SEPTEMBER 19: In Woody Allen's ANYTHING ELSE, the 67-year-old writer-director-star (who desperately needs a hit) plays a nebbish who ends up dating 9-year-old Dakota Fanning (Uptown Girls). Well, OK, it hasn't gotten that bad. . . yet. Actually, he ends up getting involved with 23-year-old Christina Ricci. The cast also includes Jason Biggs (American Wedding), Stockard Channing and Danny DeVito. . . In the "haunted house" tradition of The Innocents and The Haunting, COLD CREEK MANOR stars Dennis Quaid and Sharon Stone as a big-city couple who move to a country estate seemingly inhabited by malevolent spirits. Mike Figgis (Leaving Las Vegas) directs. . . In THE FIGHTING TEMPTATIONS, a New York advertising executive (Cuba Gooding Jr.) finds himself in the Deep South, where he ends up leading a gospel choir and falling for a local beauty (Beyonce Knowles). . . Back in 1966, Bruce Brown created the classic surfing documentary The Endless Summer; now, here's his son Dana Brown with STEP INTO LIQUID, a modern take on the same subject. . . Catherine Hardwicke won a directing award at Sundance for THIRTEEN, a hard-hitting drama about a teenage girl (Raleigh native Evan Rachel Wood) who rebels against her mother (Holly Hunter) and, under the bad influence of her close friend (newcomer Nikki Reed, who co-wrote the script with Hardwicke), gets involved with drugs and sex. . . Visually, the preview suggests a cross between The Matrix and The Crow; narratively, UNDERWORLD concerns itself with the long-running battle between sophisticated vampires and street-smart werewolves. Kate Beckinsale and Scott Speedman star as, respectively, the bloodsucker and the lycanthrope who fall in love, Capulet/Montague-style.

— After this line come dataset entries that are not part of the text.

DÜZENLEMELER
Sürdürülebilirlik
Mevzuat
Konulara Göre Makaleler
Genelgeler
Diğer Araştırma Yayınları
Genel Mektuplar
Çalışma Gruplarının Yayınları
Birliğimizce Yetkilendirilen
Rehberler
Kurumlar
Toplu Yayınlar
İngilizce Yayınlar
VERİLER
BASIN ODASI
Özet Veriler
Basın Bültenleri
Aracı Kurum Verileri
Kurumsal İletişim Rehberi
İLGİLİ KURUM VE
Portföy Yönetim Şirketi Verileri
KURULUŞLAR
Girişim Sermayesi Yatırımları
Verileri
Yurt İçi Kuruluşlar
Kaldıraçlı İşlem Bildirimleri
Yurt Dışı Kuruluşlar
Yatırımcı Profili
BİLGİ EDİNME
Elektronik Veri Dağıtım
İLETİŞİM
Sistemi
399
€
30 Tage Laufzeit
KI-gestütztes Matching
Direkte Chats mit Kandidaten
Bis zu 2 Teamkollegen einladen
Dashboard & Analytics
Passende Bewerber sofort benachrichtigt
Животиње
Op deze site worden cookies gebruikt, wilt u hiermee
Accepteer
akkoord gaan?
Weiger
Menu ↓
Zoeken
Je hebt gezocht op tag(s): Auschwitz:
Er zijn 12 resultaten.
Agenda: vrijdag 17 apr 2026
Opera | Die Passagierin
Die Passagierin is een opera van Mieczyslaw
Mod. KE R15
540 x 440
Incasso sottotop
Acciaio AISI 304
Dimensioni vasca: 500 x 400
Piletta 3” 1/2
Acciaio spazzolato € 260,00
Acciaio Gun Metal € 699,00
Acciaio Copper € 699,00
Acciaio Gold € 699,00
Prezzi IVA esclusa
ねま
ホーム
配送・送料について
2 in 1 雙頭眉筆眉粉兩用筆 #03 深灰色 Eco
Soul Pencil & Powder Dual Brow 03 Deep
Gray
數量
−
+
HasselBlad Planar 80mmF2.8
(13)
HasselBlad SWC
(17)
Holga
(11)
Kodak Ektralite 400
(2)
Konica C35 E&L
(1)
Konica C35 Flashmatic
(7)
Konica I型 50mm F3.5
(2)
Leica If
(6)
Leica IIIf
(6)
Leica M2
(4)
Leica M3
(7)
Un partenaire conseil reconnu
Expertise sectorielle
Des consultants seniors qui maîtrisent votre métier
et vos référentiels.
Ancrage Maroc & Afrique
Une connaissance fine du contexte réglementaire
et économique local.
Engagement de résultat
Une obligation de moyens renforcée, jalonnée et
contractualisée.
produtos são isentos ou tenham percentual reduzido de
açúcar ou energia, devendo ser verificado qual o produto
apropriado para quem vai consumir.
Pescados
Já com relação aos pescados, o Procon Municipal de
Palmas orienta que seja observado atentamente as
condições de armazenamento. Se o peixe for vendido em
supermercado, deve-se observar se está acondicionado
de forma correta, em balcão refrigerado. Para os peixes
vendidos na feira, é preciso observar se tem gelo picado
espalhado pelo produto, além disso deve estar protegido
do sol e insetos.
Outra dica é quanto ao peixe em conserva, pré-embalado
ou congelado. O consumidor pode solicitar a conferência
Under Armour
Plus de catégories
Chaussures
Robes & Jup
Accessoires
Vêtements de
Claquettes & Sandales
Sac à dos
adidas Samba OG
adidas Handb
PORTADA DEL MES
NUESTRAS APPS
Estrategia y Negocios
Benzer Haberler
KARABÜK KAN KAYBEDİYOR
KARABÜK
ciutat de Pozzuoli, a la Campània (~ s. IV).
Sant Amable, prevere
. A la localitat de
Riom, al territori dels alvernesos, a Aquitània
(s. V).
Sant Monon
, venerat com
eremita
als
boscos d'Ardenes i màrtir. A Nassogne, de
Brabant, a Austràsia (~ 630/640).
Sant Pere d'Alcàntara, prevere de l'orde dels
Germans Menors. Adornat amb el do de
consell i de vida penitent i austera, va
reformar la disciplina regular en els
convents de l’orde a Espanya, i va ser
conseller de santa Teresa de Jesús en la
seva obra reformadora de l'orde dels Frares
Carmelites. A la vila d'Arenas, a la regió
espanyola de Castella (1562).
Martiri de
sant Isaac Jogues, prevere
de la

SEPTEMBER 26: Almost certain to become one of the season's top grossers, the dark comedy DUPLEX stars Ben Stiller and Drew Barrymore as a yuppie couple whose lives are turned into living hells by the little old lady (Eileen Essel) who lives in the same building. Directed by Danny DeVito, who's no stranger to prickly projects (Throw Momma From the Train, Death to Smoochy). . . After earning fairly positive notices for The Virgin Suicides, Sofia Coppola is back behind the camera as writer-director for LOST IN TRANSLATION, about an unlikely friendship between two Americans (Bill Murray and Ghost World's Scarlett Johansson) in Tokyo. . . A thug-for-hire (The Rock) gets more than he bargained for after he's sent to the Amazon to bring home a troublemaking slacker (Seann William Scott) in THE RUNDOWN, an action flick co-starring Christopher Walken and Rosario Dawson. . . A shy 14-year-old boy (The Sixth Sense's Haley Joel Osment, growing up fast) spends an educational summer with his two grumpy-old-men uncles (Michael Caine and Robert Duvall) in the comedy-drama SECONDHAND LIONS. . . With an Oscar nomination now under her belt, Unfaithful star Diane Lane tries her hand at carrying an entire picture with UNDER THE TUSCAN SUN, a romantic comedy based on the popular book about an American divorcee who shucks her stateside existence and purchases a dilapidated villa in Italy.